§ **Your task**
Set down the material exactly, keeping every line whole.

§ **Dataset records**
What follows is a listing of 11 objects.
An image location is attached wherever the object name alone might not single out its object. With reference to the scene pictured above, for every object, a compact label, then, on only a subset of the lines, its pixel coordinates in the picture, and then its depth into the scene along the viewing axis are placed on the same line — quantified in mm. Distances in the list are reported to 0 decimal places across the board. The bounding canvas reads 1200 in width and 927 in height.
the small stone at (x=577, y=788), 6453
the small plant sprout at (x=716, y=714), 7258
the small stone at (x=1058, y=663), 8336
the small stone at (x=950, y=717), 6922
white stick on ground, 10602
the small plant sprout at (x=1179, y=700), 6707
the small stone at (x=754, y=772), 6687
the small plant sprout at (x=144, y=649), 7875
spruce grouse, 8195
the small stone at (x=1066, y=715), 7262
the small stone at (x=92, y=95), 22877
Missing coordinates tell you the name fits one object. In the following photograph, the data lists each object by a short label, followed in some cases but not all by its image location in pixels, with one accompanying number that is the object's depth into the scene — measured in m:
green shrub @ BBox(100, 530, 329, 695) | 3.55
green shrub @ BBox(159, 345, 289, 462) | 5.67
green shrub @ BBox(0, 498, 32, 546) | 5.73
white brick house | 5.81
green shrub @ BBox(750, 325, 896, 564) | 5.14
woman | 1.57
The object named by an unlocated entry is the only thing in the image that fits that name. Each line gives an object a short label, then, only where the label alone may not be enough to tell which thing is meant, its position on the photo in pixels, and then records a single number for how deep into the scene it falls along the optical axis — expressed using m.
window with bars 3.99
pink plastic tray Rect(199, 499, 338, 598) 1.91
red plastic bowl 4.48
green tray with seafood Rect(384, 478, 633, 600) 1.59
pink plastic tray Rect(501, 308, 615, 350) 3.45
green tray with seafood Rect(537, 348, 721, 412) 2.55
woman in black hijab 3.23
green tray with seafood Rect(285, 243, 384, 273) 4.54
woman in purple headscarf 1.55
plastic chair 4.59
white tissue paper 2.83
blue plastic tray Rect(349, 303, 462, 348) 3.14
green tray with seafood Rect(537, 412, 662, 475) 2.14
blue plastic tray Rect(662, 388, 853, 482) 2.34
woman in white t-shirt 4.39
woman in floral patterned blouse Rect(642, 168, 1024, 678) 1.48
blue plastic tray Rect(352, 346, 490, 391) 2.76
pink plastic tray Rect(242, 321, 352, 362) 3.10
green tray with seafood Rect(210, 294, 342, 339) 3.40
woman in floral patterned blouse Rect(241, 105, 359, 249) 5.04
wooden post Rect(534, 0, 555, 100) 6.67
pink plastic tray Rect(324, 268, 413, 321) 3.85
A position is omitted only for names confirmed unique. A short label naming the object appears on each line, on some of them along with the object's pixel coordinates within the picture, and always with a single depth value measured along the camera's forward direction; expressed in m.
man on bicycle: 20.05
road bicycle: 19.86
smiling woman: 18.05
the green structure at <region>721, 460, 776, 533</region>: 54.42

§ **Written reply**
What follows is a listing of 11 objects.
An image location is attached wherever the object name alone might not single out its object. With reference to the scene pictured above, for every object, a compact label, then, on only a subset of the lines, its pixel coordinates in the picture, and then its depth into the scene along the viewing axis are placed on the same line — quantified in mm. Distances in the list are reported to 0 decimal places across the board. The bounding canvas reads 1200 in width and 927 in height.
the small stone at (x=577, y=788), 6453
the small plant sprout at (x=716, y=714), 7258
the small stone at (x=1058, y=663), 8336
the small stone at (x=950, y=717), 6922
white stick on ground, 10602
the small plant sprout at (x=1179, y=700), 6707
the small stone at (x=754, y=772), 6687
the small plant sprout at (x=144, y=649), 7875
spruce grouse, 8195
the small stone at (x=1066, y=715), 7262
the small stone at (x=92, y=95), 22877
Missing coordinates tell you the name fits one object. In the following photograph, the data lists each object by a short label, followed in some cases but not all by its image location in pixels, with one accompanying number that is the object's depth into the scene — measured in m:
green shrub @ BBox(100, 530, 329, 695) | 3.55
green shrub @ BBox(159, 345, 289, 462) | 5.67
green shrub @ BBox(0, 498, 32, 546) | 5.73
white brick house | 5.81
green shrub @ BBox(750, 325, 896, 564) | 5.14
woman | 1.57
The object named by an unlocated entry is the only thing in the image that fits that name. Each line gives an object a short label, then, only where the label alone may not be enough to tell which thing is meant, its position on the photo in pixels, and then records a single number for how deep into the scene it falls along the optical axis — expressed using m.
window with bars 3.99
pink plastic tray Rect(199, 499, 338, 598) 1.91
red plastic bowl 4.48
green tray with seafood Rect(384, 478, 633, 600) 1.59
pink plastic tray Rect(501, 308, 615, 350) 3.45
green tray with seafood Rect(537, 348, 721, 412) 2.55
woman in black hijab 3.23
green tray with seafood Rect(285, 243, 384, 273) 4.54
woman in purple headscarf 1.55
plastic chair 4.59
white tissue paper 2.83
blue plastic tray Rect(349, 303, 462, 348) 3.14
green tray with seafood Rect(537, 412, 662, 475) 2.14
blue plastic tray Rect(662, 388, 853, 482) 2.34
woman in white t-shirt 4.39
woman in floral patterned blouse Rect(642, 168, 1024, 678) 1.48
blue plastic tray Rect(352, 346, 490, 391) 2.76
pink plastic tray Rect(242, 321, 352, 362) 3.10
green tray with seafood Rect(210, 294, 342, 339) 3.40
woman in floral patterned blouse Rect(241, 105, 359, 249) 5.04
wooden post Rect(534, 0, 555, 100) 6.67
pink plastic tray Rect(324, 268, 413, 321) 3.85
A position is omitted only for names confirmed unique. A short label naming the object appears on each line, on some of them along with the object's pixel coordinates within the picture, and always with a single depth value measured along the camera's forward direction; expressed in m.
man on bicycle: 20.05
road bicycle: 19.86
smiling woman: 18.05
the green structure at <region>721, 460, 776, 533</region>: 54.42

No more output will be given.